Collaring Animal Traffickers a Low Priority for LAPD

The LAPD has publicly vowed to aggressively enforce a year-old law making it illegal to buy animals on the streets of Los Angeles.

Specifically, the law aims to halt the illegal sale of infant bunnies in the Fashion District. Veterinarians said these bunnies are too young to be weaned from their mothers and die a short time later, sometimes within hours of going home with a new owner, from starvation.

Cmdr. Andrew Smith, speaking at a press conference Oct. 11, said: "We’re here to say that it’s no longer legal to purchase these animals in the Fashion District."

"Our officers are going to be out there enforcing these laws, writing citations to people who choose to come down here and illegally purchase these animals," he added.

But weeks after that press conference, a hidden camera investigation documented an illegal bunny trade that seemed to flourish.

The Get Garcia team asked how many people had been arrested for selling the animals or cited for buying them. It turns out that until the team started asking for the numbers, only one person had been arrested for sales and none had been cited for buying an animal.

When confronted with the low numbers, Smith admitted that bunny trafficking is a low priority.

"We recognize that the jails are hugely overcrowded," he said. "We’re releasing felons now, people with multiple convictions and we’re trying to put in people for sales of rabbits. It’s kind of a hard sell."

LAPD Officer Randy McCain is a 20-year veteran of the Fashion District. He said the trafficking should be taken seriously.

"You have to take into account the health and the condition of the animals," he said. "They have them in a cage with no water, with maybe carrots and lettuce which they can’t eat, you know, they need milk."

The City Attorney, which handles misdemeanor cases, refused a request for an interview but by phone, a deputy attorney said she did not understand the nature of these crimes until we started asking questions. Neither, she said, do most police or judges.

She said it’s not clear, as McCain contends, that the illegal sales may have gang ties and be highly organized.

McCain said the illegal trade is run by a single family, the Mena’s, and Juan Mena runs the animal trafficking in the Fashion District, which McCain said, is lucrative.

He said traffickers can make $300 to $400 a day during the week, tax free.

"If you add the weekend," he said, "they could probably make up to $1,000 a day."

McCain suspects a portion of the proceeds goes to the 18th Street Gang for permission to operate on gang turf.

McCain said the illegal vendors often pay for protection.

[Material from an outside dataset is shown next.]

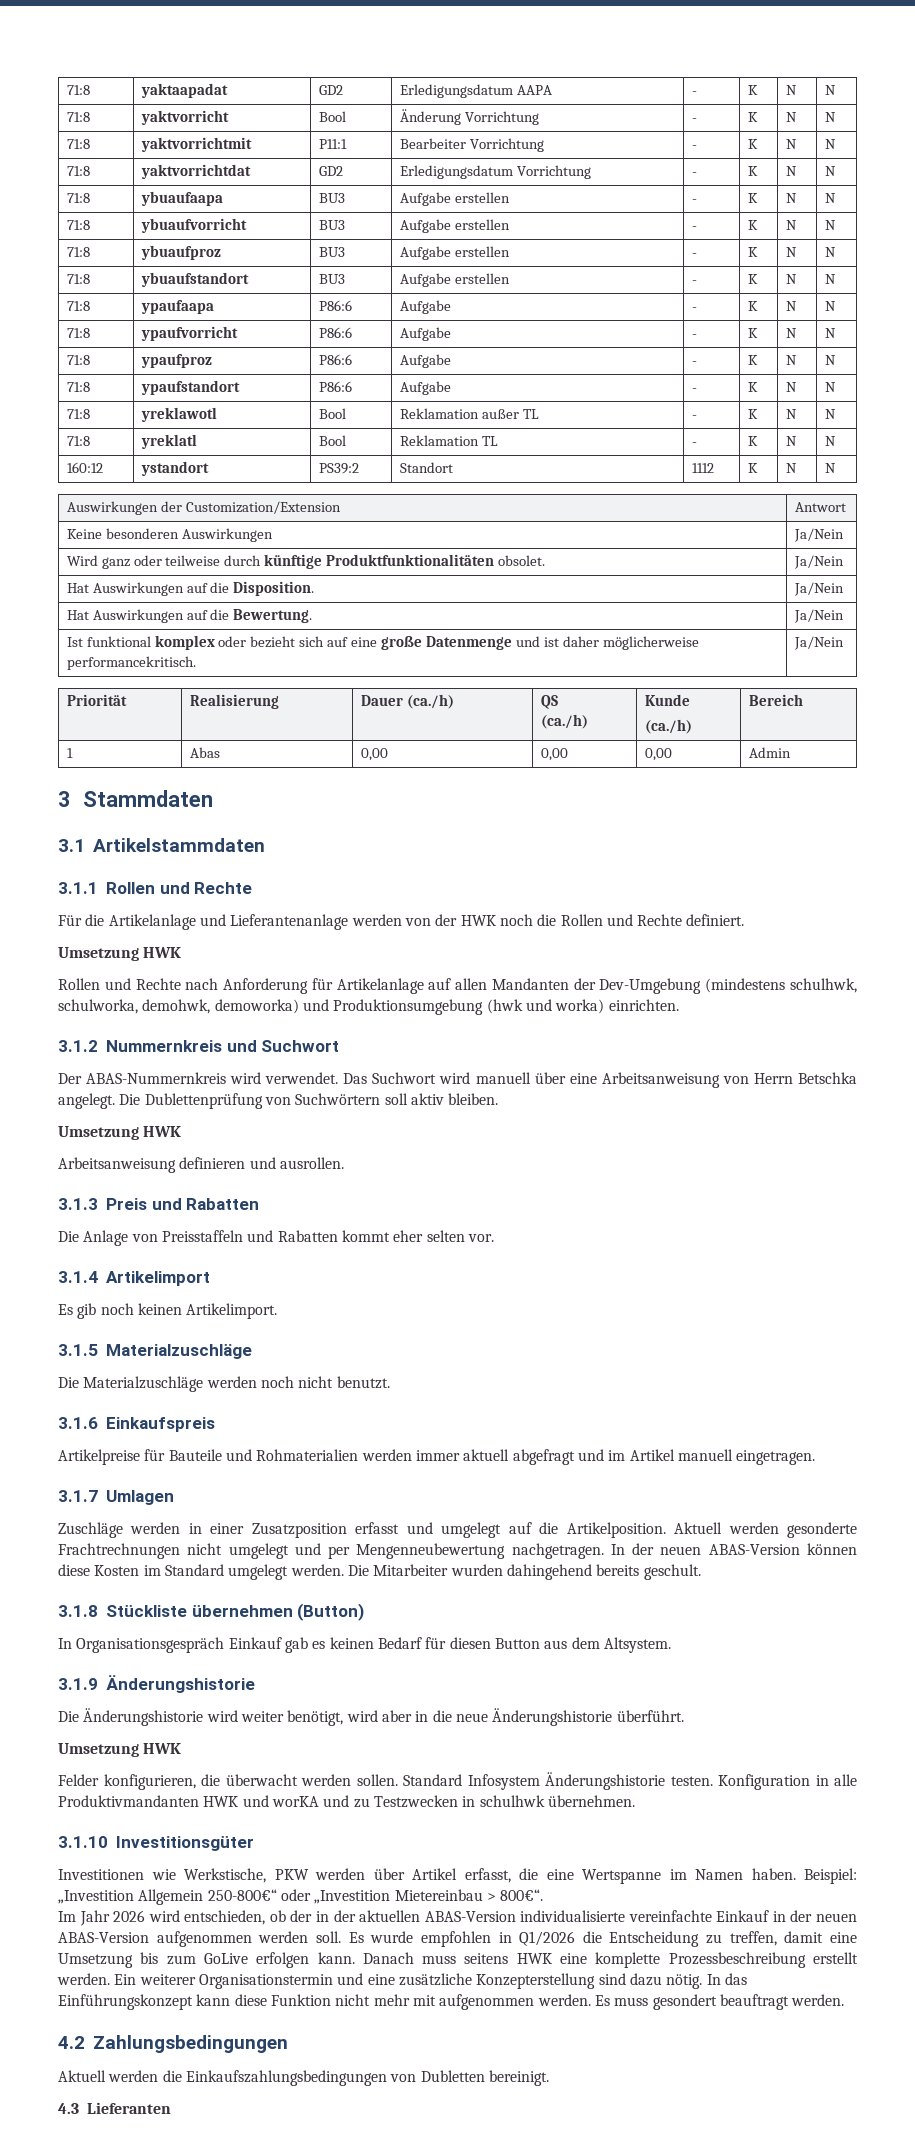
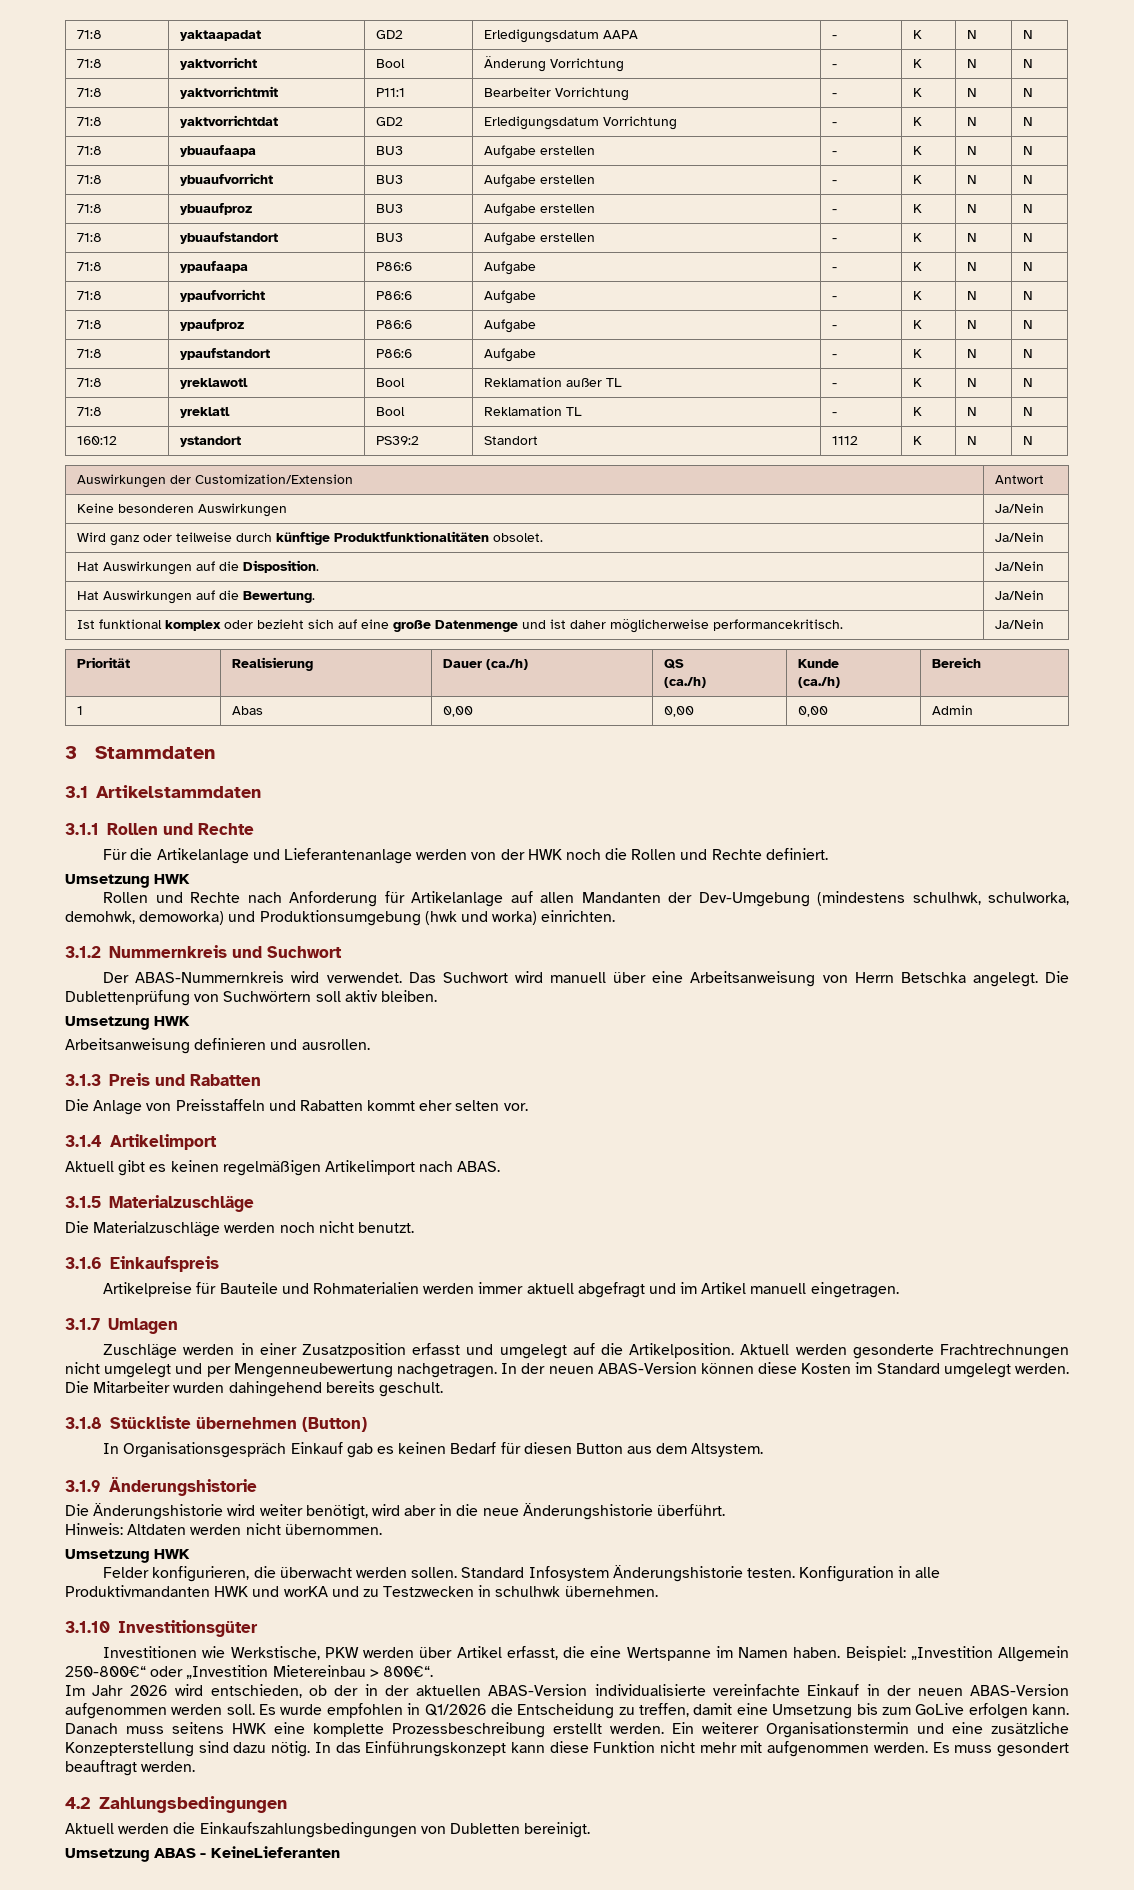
[58,1303,278,1319] Es gib noch keinen Artikelimport. -> [65,1160,501,1176] Aktuell gibt es keinen regelmäßigen Artikelimport nach ABAS.
(684, 1716) none -> [65,1523,382,1535] // Hinweis: Altdaten werden nicht übernommen.
[58,2102,171,2114] 4.3 Lieferanten -> [65,1846,340,1862] Umsetzung ABAS - KeineLieferanten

Juan Mena’s wife, Reyna Paredes, was recently arrested for selling animals in the Fashion District. McCain identified the man who bailed her out of jail as an affiliate of the 18th Street Gang. Paredes’ bail was $100.

The problem, according to McCain, is that when arrested, bunny traffickers are usually charged with a misdemeanor. He said the only way to stop the trafficking is for a multi-agency task force to be formed with a plan to charge the traffickers with felonies, which carry harsher penalties.